Los socios protectores de Artayev
trataron de enjuagar pérdidas imprimiendo camisetas con las fotografías de las
obras malogradas, pero éste, a la salida del hospital, los demandó,
consiguiendo que un juez dictaminara la destrucción de los stocks antes de ser distribuidos
para la venta y la devolución de las fotografías originales al autor de las
pinturas, el cual las extravió en el metro. Sólo quedó un lote, de talla XXL, que
Artayev arrastró en su miserable vida posterior por las cloacas de la gran
urbe. Le quedaban tan grandes, que parecía un sabanazas.
Sus protectores de antaño hicieron un
último esfuerzo financiero para conseguir que una banda juvenil, por un módico
precio, dispensara una paliza aceptable, con politraumatismos llevaderos
(tarifa 6) al infortunado artista. Ese es el motivo de que uno de los bocetos
muestre salpicaduras de sangre seca, al margen de la roña que todos comparten.
Y es que las camisetas fueron halladas por un trapero en un solar abandonado de
la calle 135 hacia el año 1994.
Tras la muerte de Artayev en 2008, sin
familia ni herederos, hay que esperar todavía un par de años para que resurja
el interés por su obra pictórica. Y no es hasta 2011 cuando se verifica la
autenticidad de los bocetos impresos en las camisetas, ahora propiedad del
fondo artístico financiado con donaciones de la empresa Fudge & Cobblers
Ltd. que tasa cada ejemplar en 600.000 $, aunque a día de hoy, de ser
subastadas en el mercado artístico, triplicarían esta suma.

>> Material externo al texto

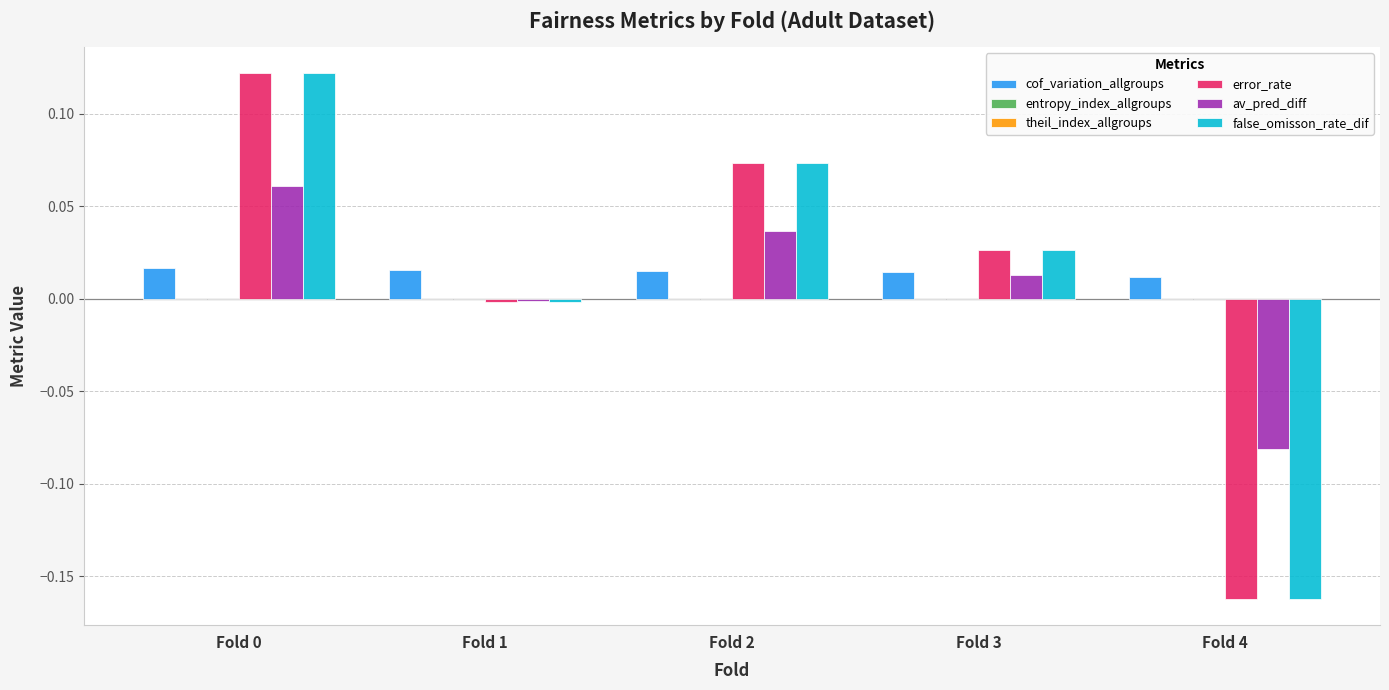

Are the bars grouped side by side (vs. stacked)?

Yes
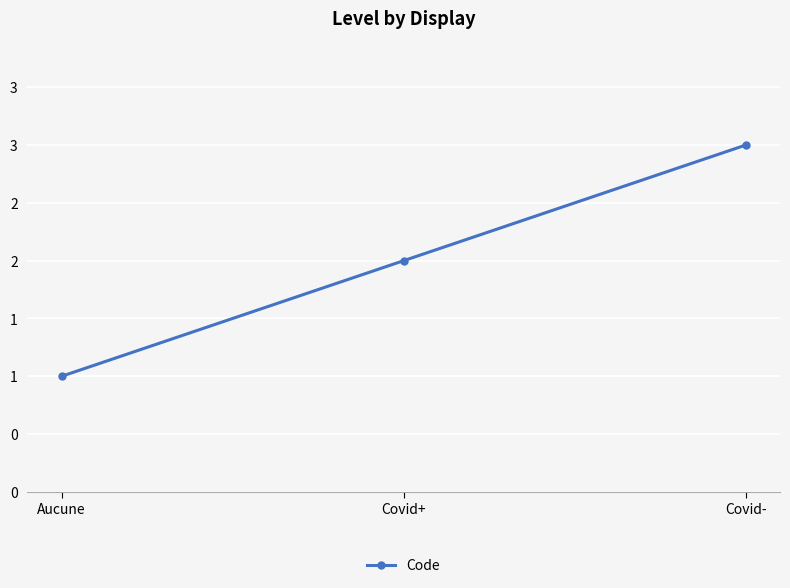

What is the difference between the second highest and minimum values?

1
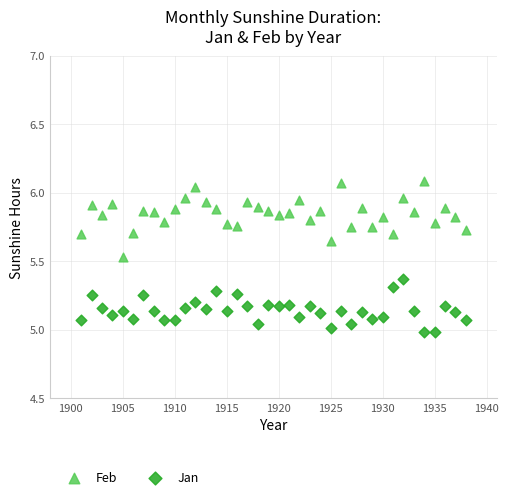

What is the X range (max minus min) for the scatter plot?

37.0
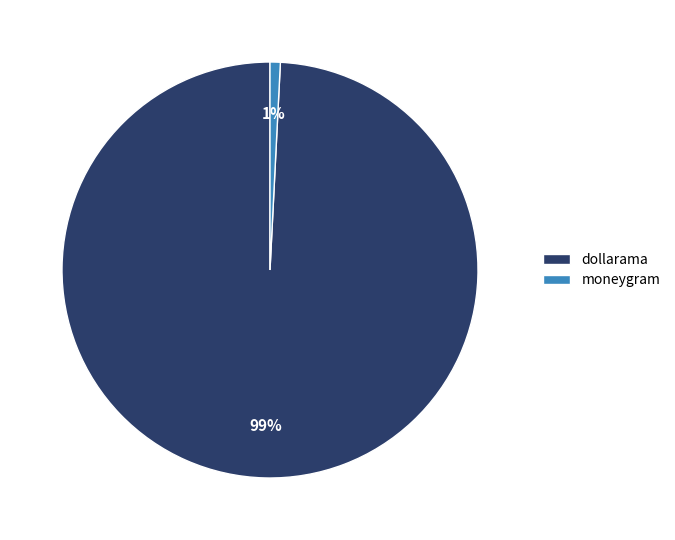

What is the largest slice in the pie chart?

dollarama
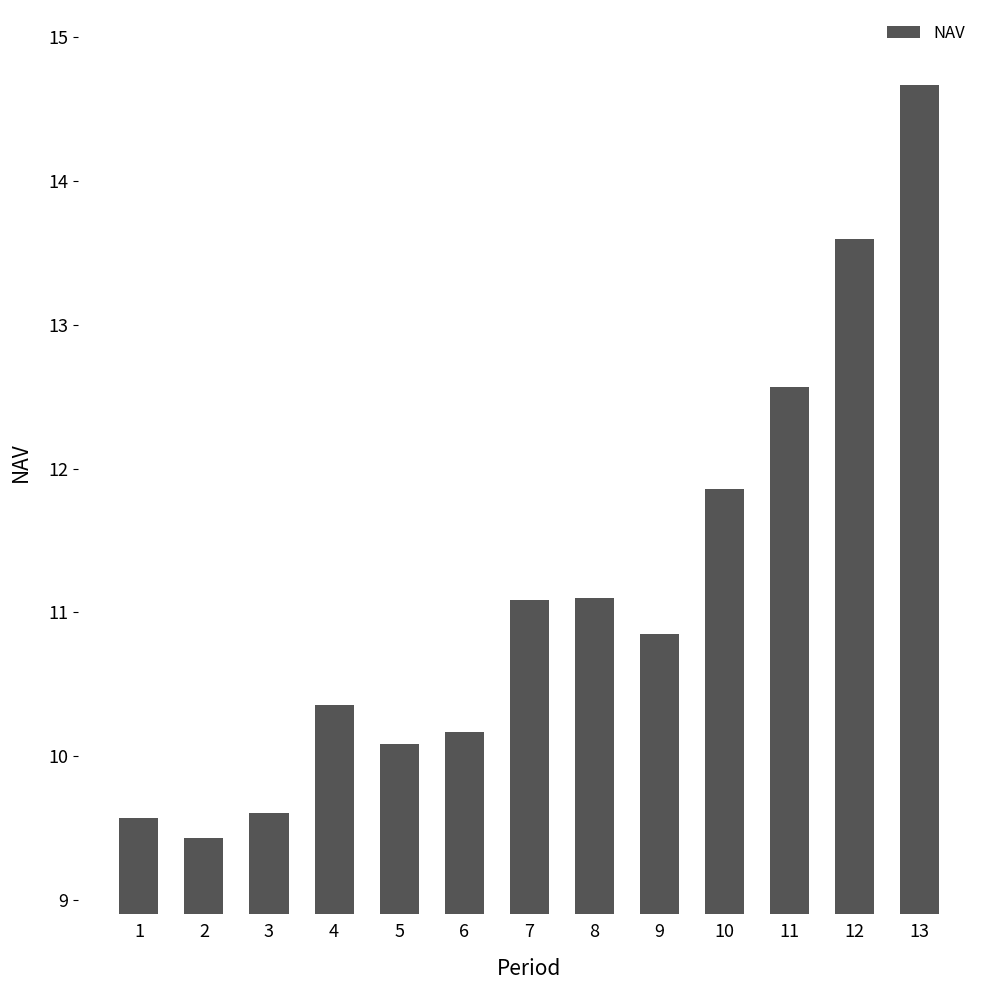

Reading left to right, transcribe all the data shown in this chart.

1=9.6	2=9.4	3=9.6	4=10.4	5=10.1	6=10.2	7=11.1	8=11.1	9=10.9	10=11.9	11=12.6	12=13.6	13=14.7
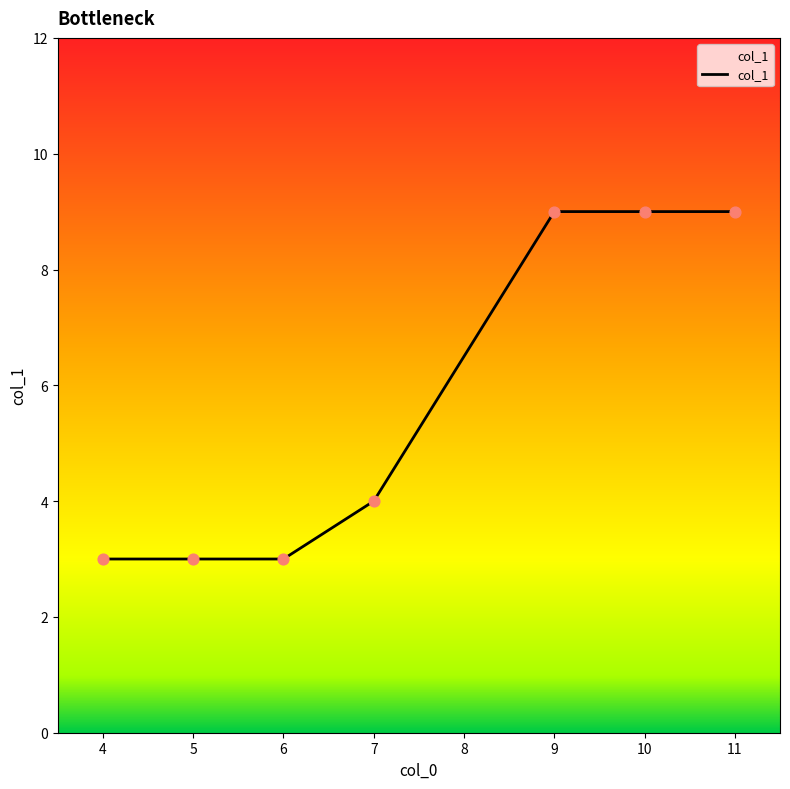

Between 7 and 6, which is larger?

7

Para su contemplación, facilitada en
exclusiva por Entusiasco, hay que tener en cuenta que los bocetos se salvan en unos tejidos muy deteriorados por el rozamiento, el tiempo, el sudor y la
mugre, donde no ha habido manera de recuperar la vivacidad y la belleza
originales.
Sin dejar de mencionar que son
reproducciones parciales de pinturas que cubrían paredes enormes, antes de su
demolición. Seguimos sin tener suerte en lo referente a la conservación de la
obra inmensa de este inmenso artista, Gennady Artayev, d.e.p.